Lucrèce, en lat. Titus Lucretius Carus

Poète latin (vers 98 – 55 av. J.-C.).

La vie de cet aristocrate, peut-être d'origine campanienne, est inconnue et il faut tenir pour légendaires la plupart des informations données par les Anciens à son sujet, comme la tradition, transmise par saint Jérôme, qui veut que Lucrèce, frappé de folie, ait composé son De natura rerum dans ses rares moments de lucidité. Dans ce poème en 6 livres, qui s'inscrit dans la tradition des poèmes philosophiques grecs d'Empédocle ou de Parménide, Lucrèce a adopté le style épique pour exposer la philosophie épicurienne et convaincre son lecteur que, pour trouver le plaisir, il doit se défaire de la crainte des dieux et de l'angoisse de la mort. Dédiée au noble Memmius, l'œuvre débute par une invocation à Vénus, principe de fécondité. Les deux premiers chants, consacrés à l'exposition de la théorie épicurienne des atomes, rendent compte de la formation du monde. Selon la grande loi que « rien ne se crée, rien ne se perd », tout s'explique par des combinaisons d'éléments insécables, les atomes, entraînés dans le vide par une chute éternelle. Dans cette chute, les atomes subissent une inclinaison variable, le clinamen, et peuvent ainsi se rencontrer pour donner naissance à des « turbulences » locales et finalement aux choses et aux êtres. Cette explication dans laquelle la critique moderne (Michel Serres) retrouve les principes de la mécanique des fluides, rend compte de la formation des corps sans avoir besoin de recourir à l'intervention divine. Dans les deux chants suivants, Lucrèce s'intéresse plus particulièrement à l'homme : l'esprit (animus) et l'âme (anima) sont matériels, composés d'atomes et mortels, ce qui doit bannir toute peur des Enfers. Le chant IV est consacré à la théorie des sensations, produites par les simulacres ou images émises par les corps et qui pénètrent dans l'âme par l'intermédiaire des yeux ; mais les sens sont sujets aux illusions et provoquent les passions qui troublent le jugement. Les deux derniers chants brossent une histoire du monde, de la constitution des formes géologiques et animales aux manifestations historiques de la civilisation. Les phénomènes qui frappent l'homme dans son esprit (arc-en-ciel) ou dans son être (en particulier la grande peste d'Athènes) donnent à l'œuvre une conclusion « apocalyptique », leur évocation étant destinée à affranchir le sage de la crainte des catastrophes naturelles.

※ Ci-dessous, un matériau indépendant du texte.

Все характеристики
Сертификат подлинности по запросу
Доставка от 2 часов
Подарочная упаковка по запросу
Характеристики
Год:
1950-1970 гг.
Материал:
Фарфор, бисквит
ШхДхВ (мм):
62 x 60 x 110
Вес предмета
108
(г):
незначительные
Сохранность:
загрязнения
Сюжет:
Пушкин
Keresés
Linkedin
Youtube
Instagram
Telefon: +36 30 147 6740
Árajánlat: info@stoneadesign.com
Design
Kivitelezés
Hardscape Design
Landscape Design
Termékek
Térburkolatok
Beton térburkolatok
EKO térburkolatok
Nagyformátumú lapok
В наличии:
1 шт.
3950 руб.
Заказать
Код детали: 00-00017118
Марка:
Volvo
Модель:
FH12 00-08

   Ce poème présente, dans sa démystification mythologique et religieuse, l'état archaïque des sciences humaines. Il place dans une même perspective la biologie (de la génération spontanée des origines à la reproduction sexuée dont la vigueur décroît selon le principe de dégradation) et l'histoire (chaque progrès culturel provoque une dérive nouvelle qui suscite à son tour un nouvel équilibre provisoire : le travail et les arts compensent la dégradation mais en accentuent la portée). La spirale de l'histoire est isomorphe à la genèse naturelle à partir du Chaos. L'histoire naît ainsi de la physique. Et la physique, science des turbulences, fonde l'ataraxie morale : vivre de peu, désirer peu, se situer au plus près de la naissance du trouble, de l'apparition de l'écart à l'équilibre, de la nature à l'état naissant. Qui comprend la physique se conduit selon la morale : il connaît son lieu, ses limites ; il cultive son jardin. Le style même du poème, par ses répétitions fréquentes et le rappel des principes dans la manière des exposés scientifiques, fait de l'œuvre « un texte en tourbillon, doué d'attraction à longue distance ».

Ludwig (Otto)

Écrivain allemand (Eisfeld 1813 – Dresde 1865).

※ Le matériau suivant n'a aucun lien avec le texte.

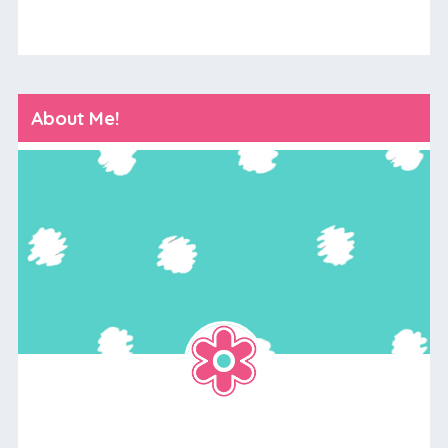
About Me!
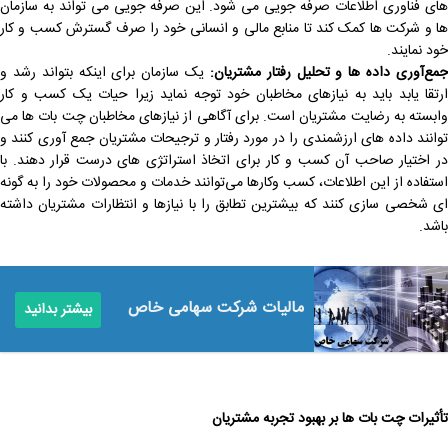
‌های فناوری اطلاعات صرفه ‌جویی می شود. این صرفه جویی می تواند به سازمان
ها و شرکت ها کمک کند تا منابع مالی و انسانی خود را صرف گسترش کسب و کار
خود نمایند.
مع‌آوری داده ‌ها و تحلیل رفتار مشتریان:
یک سازمان برای اینکه بتواند رشد و
ارتقا یابد باید به نیازهای مخاطبان خود توجه نماید زیرا حیات یک کسب و کار
وابسته به رضایت مشتریان است. برای آگاهی از نیازهای مخاطبان چت بات‌ ها می
‌توانند داده‌ های ارزشمندی را در مورد رفتار و ترجیحات مشتریان جمع‌ آوری کنند و
در اختیار صاحب آن کسب و کار برای اتخاذ استراتژی های درست قرار دهند. با
استفاده از این اطلاعات، کسب ‌وکارها می‌توانند خدمات و محصولات خود را به گونه
‌ای شخصی‌ سازی کنند که بیشترین تطابق را با نیازها و انتظارات مشتریان داشته
باشد.
مالیات شرکت سهامی خاص
بیشتر بدانید
تأثیرات چت بات ‌ها بر بهبود تجربه مشتریان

Celui qui toute sa vie rivalisera avec Hebbel connaît le succès au théâtre avec le Forestier héréditaire (1850) et les Maccabées (1854). Dans ses écrits théoriques sur le théâtre, il combat l'héritage de Schiller (qu'il cherche pourtant à égaler) et prône l'exemple de Shakespeare (Études sur Shakespeare, 1871). Ses œuvres en prose les plus connues (notamment la nouvelle Heiterethei, 1854) et le roman Entre Ciel et Terre, 1855, sont des récits villageois représentatifs de cet art du juste milieu qu'il définissait lui-même comme « réalisme poétique ».